We became an item. I knew better than to tell my parents, my father and his wife. Omar was Greek Orthodox, more acceptable than Maronite, but still Christian. Though interfaith marriages were fairly common, they simply were not acceptable in my family. My father did not want me to repeat his mistakes. I guess I would have hidden the relationship anyway, even if Omar were Druze. I don’t think my father could handle the fact that I was not a virgin. I confided in my eldest sister, Amal, who was married already. She thought Omar was a good match for me. He was intelligent, from a well-respected family, and was extremely rich. His parents, on the other hand, did not think I was a good match for their son. Yes, I was pretty. Yes, I came from a good family. They thought, however, I was after their money.

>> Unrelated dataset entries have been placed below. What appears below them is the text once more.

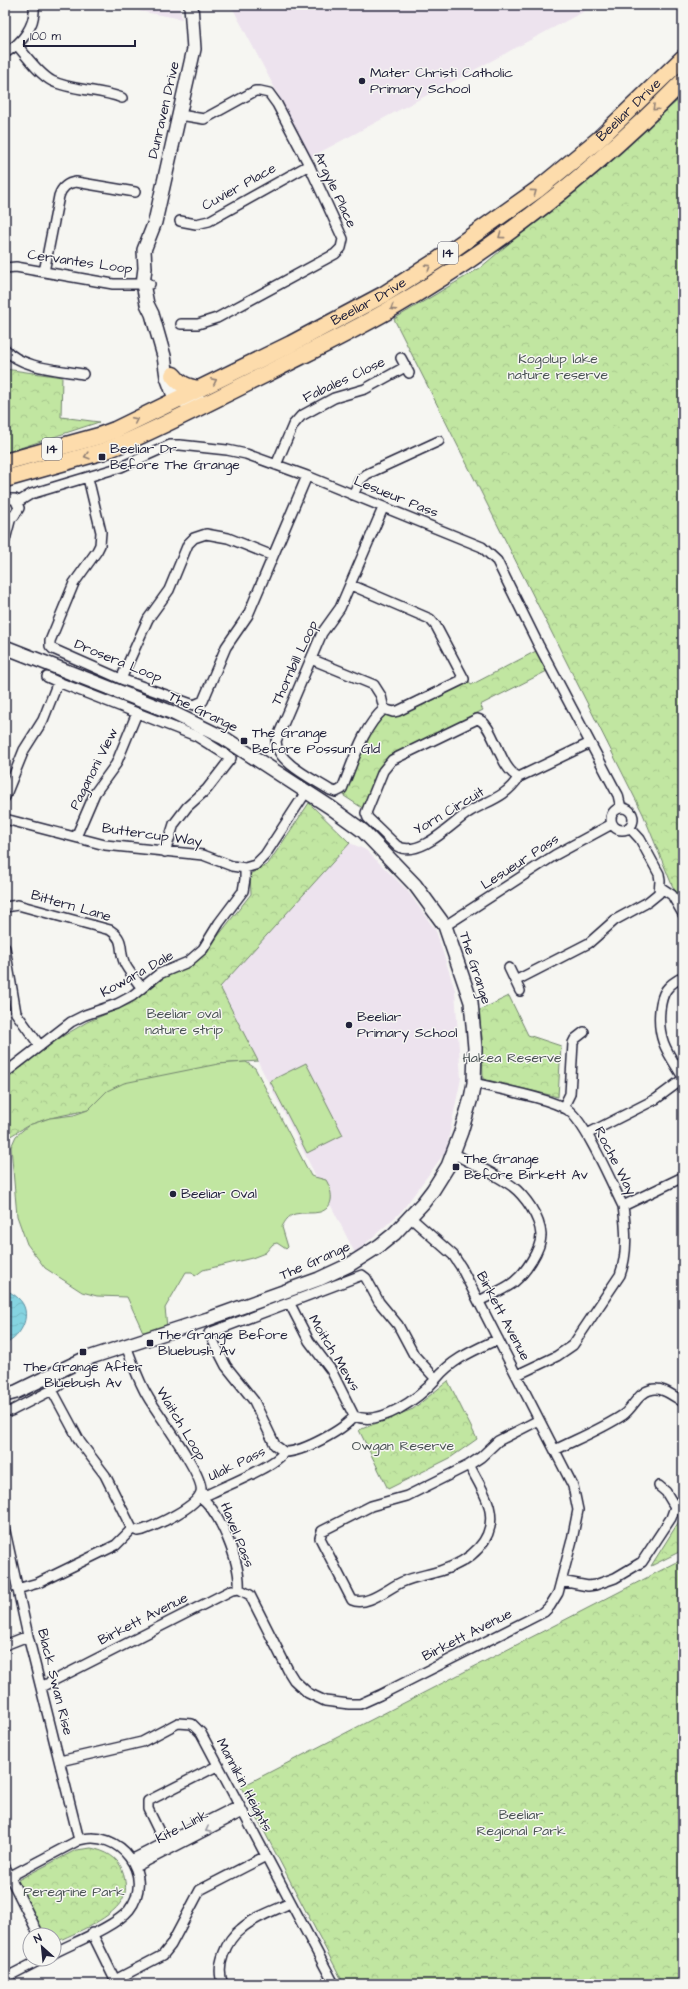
<svg xmlns="http://www.w3.org/2000/svg" width="688" height="1989" font-family="'Architects Daughter',sans-serif">
<style>
.built{fill:#ede3ee}
.forest{fill:url(#forest-crowns);stroke:#72846e}
.pitch{fill:#c1e6a1;stroke:#72846e}
.water{fill:url(#water-waves);stroke:#5d8d9f}
.lines{fill:none;stroke-linecap:round;stroke-linejoin:round}
.street-casing{stroke:#22223b;stroke-width:12}
.secondary-casing{stroke:#22223b;stroke-width:16}
.highway-casing{stroke:#22223b;stroke-width:19}
.street{stroke:#f6f6f2;stroke-width:9}
.secondary{stroke:#f6f6f2;stroke-width:13}
.highway{stroke:#fddcac;stroke-width:16}
.oneway{stroke:#907f74}
.oneway2{stroke:#9797a0}
.poi-dot{fill:#22223b;stroke:#f6f6f2;stroke-width:1.5}
.labels{text-anchor:middle;dominant-baseline:central;stroke-width:3;stroke-linejoin:round;paint-order:stroke}
.shield{fill:#f6f6f2;stroke:#626272;stroke-width:1}
.shield-label{font-size:13px;font-weight:bold;fill:#22223b}
.poi-label{font-size:14px;fill:#22223b;stroke:#f6f6f2;text-anchor:start}
.street-label{font-size:14px;fill:#22223b;stroke:#f6f6f2}
.park-label{font-size:14px;fill:#4a5354;stroke:#f6f6f2}
</style>
<defs>
<pattern id="forest-crowns" width="20" height="18" patternUnits="userSpaceOnUse"><rect width="20" height="18" fill="#c1e6a1"/><path d="M2 6a3 3 0 1 1 6 0M12 15a3 3 0 1 1 6 0" fill="none" stroke="#a6c58c"/></pattern>
<pattern id="water-waves" width="16" height="10" patternUnits="userSpaceOnUse"><rect width="16" height="10" fill="#85d4e1"/><path d="M0 5q4-4 8 0t8 0" fill="none" stroke="#73b6c2"/></pattern>
</defs>
<rect width="100%" height="100%" fill="#f6f6f2"/>
<filter id="ink" filterUnits="userSpaceOnUse"><feTurbulence type="fractalNoise" baseFrequency=".025" numOctaves="2"/><feDisplacementMap in="SourceGraphic" scale="8" xChannelSelector="R" yChannelSelector="G"/><feConvolveMatrix kernelMatrix="1 2 1 2 8 2 1 2 1" color-interpolation-filters="sRGB"/></filter>
<g filter="url(#ink)">
<path class="built" d="M140,5H179L182,19L139,11Z
M231,5H596L311,157Z
M350,843L366,850L407,890L436,931L455,990L461,1078L446,1151L401,1212L355,1253L220,987Z"/>
<path class="forest" d="M683,96V906L672,885L643,814L394,319L480,268Z
M5,369L62,377L61,417L99,422L5,453Z
M536,651L547,671L480,705L483,710L400,752L364,809L344,796L367,738L383,715L389,714L468,679L471,685Z
M309,803L350,843L220,987L258,1061L218,1064L88,1110L50,1118L29,1125L7,1138L5,1081L43,1048L87,1022L130,1004L169,974L200,959L251,894L250,874L268,864Z
M509,996L528,1035L561,1046L558,1097L483,1079L482,1037L478,1011Z
M448,1381L477,1439L450,1458L388,1489L359,1430L413,1409Z
M683,1515V1550L651,1566Z
M683,1559V1984H344L241,1787Z
M91,1848C105,1851 119,1857 123,1872C125,1880 127,1889 124,1896C116,1918 74,1933 54,1943V1935H43L16,1881L76,1850Z"/>
<path class="pitch" d="M246,1062L255,1068L311,1176L326,1180C332,1190 336,1207 320,1212C313,1214 303,1212 295,1214C288,1216 285,1221 282,1227L288,1247L286,1249L277,1243L273,1244L265,1253L252,1258L203,1270L195,1276L192,1272H186L165,1308L167,1327L144,1334L127,1297L97,1296L82,1292L45,1268L27,1244L17,1216L11,1147L16,1136L29,1125L50,1118L74,1115L88,1110L107,1091L124,1083L218,1064Z
M306,1063L343,1135L307,1153L270,1081Z"/>
<path class="water" d="M5,1289C9,1292 14,1294 18,1298C34,1312 22,1337 5,1344Z"/>
<g class="lines">
<defs>
<path id="street" d="M17,45C27,57 39,74 52,81C72,91 100,89 122,98
M5,53C22,43 36,26 34,5
M180,115L204,119L255,91H260L269,93L277,104L309,165L343,239L341,248L335,254L217,318L198,324H181
M180,221L196,224L209,221L309,165
M5,268L16,267L113,284H150
M44,272L59,196C62,187 67,183 76,182L135,192
M5,349C20,368 60,370 83,374
M401,358L409,373
M276,465L293,425L301,416L334,398L365,389L405,367
M88,478L101,532L100,545L97,551L74,583L50,641V646L53,649L121,679L194,705L203,701L226,647L248,615L307,476
M353,495L360,480L367,474L439,441
M5,499H15L19,508L14,516H5
M18,502L31,494L121,467L170,445H180L227,450L246,454L307,476L482,547L497,561L538,644L613,786L618,795L621,808
M5,540L11,517
M351,585L430,619L436,626L464,679L398,711L393,712L384,709C362,728 353,763 342,789L336,792L330,790C313,779 276,762 276,741L322,633L340,608L383,508
M311,659L374,685L381,696L384,709
M47,677L58,682
M121,679L148,619L169,590L188,544L194,538L206,534L228,538L273,556
M519,777C505,798 489,800 469,812C452,823 420,859 397,846L368,818L366,813L383,771L392,760L477,719C494,722 499,770 519,777L590,743
M5,797L24,750L43,720L58,682L196,736L231,758L207,789L187,807L174,824L165,852
M611 819a11 11 0 1 1 22 0a11 11 0 1 1-22 0Z
M5,819L105,845L203,855L232,866L245,868L255,865L265,855L306,792
M76,837L95,793L116,764L137,713
M660,887L672,895L683,914
M5,907L18,905L110,930C127,941 117,951 126,966C130,973 136,980 141,987
M445,926L555,855L612,824
M5,948L16,1013L40,1046
M509,968L520,991
M683,977C667,985 662,992 660,1010C657,1040 668,1053 683,1077
M515,981L589,943L615,920L648,902L659,893L660,881L659,874L640,839L629,827
M5,1073L71,1022L85,1015L117,1004L132,996L159,974L188,962L203,949L219,923L243,891L245,879V868
M474,1083C498,1089 550,1098 568,1110C586,1123 612,1184 623,1206C626,1229 628,1253 620,1275L573,1345L557,1356L517,1375
M563,1108L570,1094L573,1043L575,1039L584,1032
M587,1134L656,1099L683,1079
M453,1153C472,1164 494,1173 512,1186C525,1196 540,1217 541,1235C541,1250 525,1273 514,1282C504,1290 490,1295 479,1301
M623,1206L683,1177
M290,1304L309,1341L331,1370L354,1416
M436,1379C419,1398 381,1427 354,1416C344,1430 301,1453 284,1452L275,1445L254,1401L226,1366L209,1333L362,1275L366,1278L379,1302L398,1325L414,1355L436,1379C452,1359 475,1350 498,1339
M52,1390L60,1385
M11,1411L52,1390L80,1442L105,1475L132,1529L138,1531L143,1530C157,1525 197,1507 201,1492C205,1476 157,1413 148,1397C138,1381 133,1363 126,1346
M555,1450C577,1439 602,1429 623,1415C633,1408 638,1393 650,1390C662,1386 673,1396 683,1402
M469,1465C476,1478 485,1492 489,1506C498,1540 469,1562 440,1571C427,1575 414,1577 402,1582C388,1588 367,1607 352,1600L320,1538L322,1531L371,1506L407,1496L469,1465L481,1457L498,1441L539,1420
M659,1486L666,1492L675,1507
M199,1496C220,1510 241,1564 239,1589
M199,1496L209,1494C225,1486 276,1466 284,1452
M5,1531L28,1636L79,1840
M561,1581L588,1586L595,1585L615,1578L642,1562L671,1518L675,1507L683,1500
M17,1589L38,1583L116,1545L132,1529
M5,1645L28,1636
M41,1687L232,1590L239,1589L250,1595L289,1672L294,1680L308,1693L325,1701L349,1704H360L380,1695L544,1612L550,1606L558,1593L572,1540L578,1510L573,1486L461,1267L453,1255L411,1218
M60,1761L142,1742L178,1723L192,1724L201,1733L334,1984
M168,1850L148,1809V1801L217,1766
M131,1860L239,1805
M5,1867L39,1935
M135,1867L242,1812
M5,1879L79,1840C120,1828 156,1875 129,1910C116,1926 73,1943 54,1953
M92,1933L117,1984
M5,1978L42,1959
M115,1980L163,1955L171,1945L200,1890L266,1856
M223,1984C215,1967 226,1940 241,1929C254,1917 274,1911 290,1903"/>
<path id="secondary" d="M191,5L194,49L155,222L144,250L145,268L143,284L147,304L152,314L164,356L167,377L174,396L184,401L194,403L208,402
M5,647L173,713L224,738L330,807L363,831L415,885L445,926L471,1002L475,1048L474,1083L471,1098L461,1132L448,1166L433,1190L423,1203L394,1234L379,1246L349,1265L319,1279L208,1319L82,1360L16,1392L5,1395"/>
<g id="highway">
<path d="M173,375C180,384 186,387 198,389"/>
<path id="s1" d="M5,462L99,436L115,430L291,344L383,295L438,260L537,190L598,140L683,58"/>
<path d="M5,479L104,451L124,443C172,422 219,397 266,374C307,353 349,333 389,310C496,248 596,170 683,81"/>
</g>
</defs>
<use href="#street" class="street-casing"/>
<use href="#secondary" class="secondary-casing"/>
<use href="#highway" class="highway-casing"/>
<use href="#street" class="street"/>
<use href="#secondary" class="secondary"/>
<use href="#highway" class="highway"/>
</g>
<defs><path id="oneway-chevron" d="M-2-3.5L2.5 0L-2 3.5" fill="none" stroke-width="1.6" stroke-linecap="round" stroke-linejoin="round"/></defs>
<g class="oneway">
<use href="#oneway-chevron" transform="translate(655 108) rotate(137)"/>
<use href="#oneway-chevron" transform="translate(534 192) rotate(-37)"/>
<use href="#oneway-chevron" transform="translate(501 236) rotate(144)"/>
<use href="#oneway-chevron" transform="translate(428 267) rotate(-33)"/>
<use href="#oneway-chevron" transform="translate(393 308) rotate(148)"/>
<use href="#oneway-chevron" transform="translate(214 381) rotate(-26)"/>
<use href="#oneway-chevron" transform="translate(135 420) rotate(-26)"/>
<use href="#oneway-chevron" transform="translate(87 456) rotate(164)"/>
</g>
<use class="oneway2" href="#oneway-chevron" transform="translate(208 1830) rotate(153)"/>
</g>
<g class="poi-dot">
<circle cx="362" cy="81" r="4"/>
<rect x="98" y="453" width="8" height="8" rx="2"/>
<rect x="240" y="737" width="8" height="8" rx="2"/>
<circle cx="349" cy="1025" r="4"/>
<rect x="452" y="1163" width="8" height="8" rx="2"/>
<circle cx="173" cy="1194" r="4"/>
<rect x="146" y="1339" width="8" height="8" rx="2"/>
<rect x="79" y="1348" width="8" height="8" rx="2"/>
</g>
<g class="labels">
<g class="shield">
<rect x="438" y="242" width="20" height="22" rx="3"/>
<rect x="42" y="438" width="20" height="22" rx="3"/>
</g>
<g class="shield-label">
<text x="448" y="253">14</text>
<text x="52" y="449">14</text>
</g>
<g class="poi-label">
<text x="370" y="73">Mater Christi Catholic<tspan x="370" dy="16">Primary School</tspan></text>
<text x="110" y="449">Beeliar Dr<tspan x="110" dy="16">Before The Grange</tspan></text>
<text x="252" y="733">The Grange<tspan x="252" dy="16">Before Possum Gld</tspan></text>
<text x="357" y="1017">Beeliar<tspan x="357" dy="16">Primary School</tspan></text>
<text x="464" y="1159">The Grange<tspan x="464" dy="16">Before Birkett Av</tspan></text>
<text x="181" y="1194">Beeliar Oval</text>
<text x="158" y="1335">The Grange Before<tspan x="158" dy="16">Bluebush Av</tspan></text>
<text x="83" y="1367" text-anchor="middle">The Grange After<tspan x="83" dy="16">Bluebush Av</tspan></text>
</g>
<g class="street-label">
<text transform="translate(164 110) rotate(-77)">Dunraven Drive</text>
<text stroke="none"><textPath href="#s1" startOffset="723">Beeliar Drive</textPath></text>
<text transform="translate(239 187) rotate(-29)">Cuvier Place</text>
<text transform="translate(335 190) rotate(65)">Argyle Place</text>
<text transform="translate(80 262) rotate(8)">Cervantes Loop</text>
<text stroke="none"><textPath href="#s1" startOffset="399">Beeliar Drive</textPath></text>
<text transform="translate(344 380) rotate(-25)">Fabales Close</text>
<text transform="translate(396 497) rotate(22)">Lesueur Pass</text>
<text transform="translate(118 661) rotate(22)">Drosera Loop</text>
<text transform="translate(295 663) rotate(-65)">Thornbill Loop</text>
<text transform="translate(203 712) rotate(26)">The Grange</text>
<text transform="translate(94 769) rotate(-63)">Paganoni View</text>
<text transform="translate(449 811) rotate(-31)">Yorn Circuit</text>
<text transform="translate(152 835) rotate(8)">Buttercup Way</text>
<text transform="translate(520 862) rotate(-33)">Lesueur Pass</text>
<text transform="translate(71 906) rotate(16)">Bittern Lane</text>
<text transform="translate(475 968) rotate(72)">The Grange</text>
<text transform="translate(137 974) rotate(-29)">Kowara Dale</text>
<text transform="translate(615 1161) rotate(63)">Roche Way</text>
<text transform="translate(315 1261) rotate(-24)">The Grange</text>
<text transform="translate(503 1316) rotate(62)">Birkett Avenue</text>
<text transform="translate(334 1353) rotate(59)">Moitch Mews</text>
<text transform="translate(181 1424) rotate(59)">Waitch Loop</text>
<text transform="translate(237 1464) rotate(-26)">Ulak Pass</text>
<text transform="translate(237 1535) rotate(68)">Havel Pass</text>
<text transform="translate(143 1619) rotate(-27)">Birkett Avenue</text>
<text transform="translate(467 1635) rotate(-27)">Birkett Avenue</text>
<text transform="translate(55 1682) rotate(76)">Black Swan Rise</text>
<text transform="translate(244 1785) rotate(62)">Mannikin Heights</text>
<text transform="translate(182 1827) rotate(-27)">Kite Link</text>
</g>
<g class="park-label">
<text x="558" y="359">Kogolup lake<tspan x="558" dy="16">nature reserve</tspan></text>
<text x="184" y="1014">Beeliar oval<tspan x="184" dy="16">nature strip</tspan></text>
<text x="512" y="1058">Hakea Reserve</text>
<text x="403" y="1446">Owgan Reserve</text>
<text x="521" y="1815">Beeliar<tspan x="521" dy="16">Regional Park</tspan></text>
<text x="74" y="1892">Peregrine Park</text>
</g>
</g>
<rect width="688" height="1989" fill="none" stroke="#f6f6f2" stroke-width="20"/>
<rect x="10" y="10" width="668" height="1969" fill="none" stroke="#22223b" stroke-width="1.5" filter="url(#ink)"/>
<g transform="translate(42 1947) rotate(333)"><circle r="19" fill="#f6f6f2" stroke="#a1a1a9"/>
<path d="M0-3L7 15L0 10L-7 15Z" fill="#22223b"/>
<text y="-6" font-size="11" font-weight="bold" text-anchor="middle" fill="#22223b">N</text>
</g>
<path d="M24 40v6h111v-6" fill="none" stroke="#22223b" stroke-width="2"/>
<text x="30" y="40" font-size="12" fill="#22223b" stroke="#f6f6f2" stroke-width="3" paint-order="stroke">100 m</text>
</svg>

His parents did not do much to oppose our courtship. They thought since Omar was going to New York in the summer to get his graduate degree from Columbia, he would forget about me. Little did they know. I packed two suitcases and left with him. We eloped, were married within a month. I found out I was pregnant.
I loved Omar. There was never any doubt in my mind. Maybe not as much as he loved me, but I loved him. He treated me like a queen. The first year I was a housewife and took care of him as best I could. I was never a good housekeeper or cook, so he hired someone to do the menial jobs. While pregnant, I applied to Barnard and was accepted for the following year.
I delivered a beautiful baby boy, Kamal, on May 19, 1981. The pregnancy was surprisingly easy, but the delivery was nothing short of hell. I was in labor for twenty-seven hours. How anyone could accuse me of not loving my boy is beyond me.
I may not have been a good housekeeper, but I was a great mother. We lived on the Upper West Side, Eighty-third and Amsterdam. Most days during that summer before I enrolled at Barnard, when Omar went to the university, I would prepare Kamal and take him for a stroll all the way to Columbia’s library. I walked as exercise to lose all the weight I had gained during the pregnancy. I studied. Even though I was sure I would make it at Barnard, missing a year might have been a problem if I did not spend the time in the library. On the days I did not go to the library, I walked across the park, taking Kamal to Janet. Those days were hard. Even Kamal could not lift Janet’s moods. I believe I reminded my mother of her failures.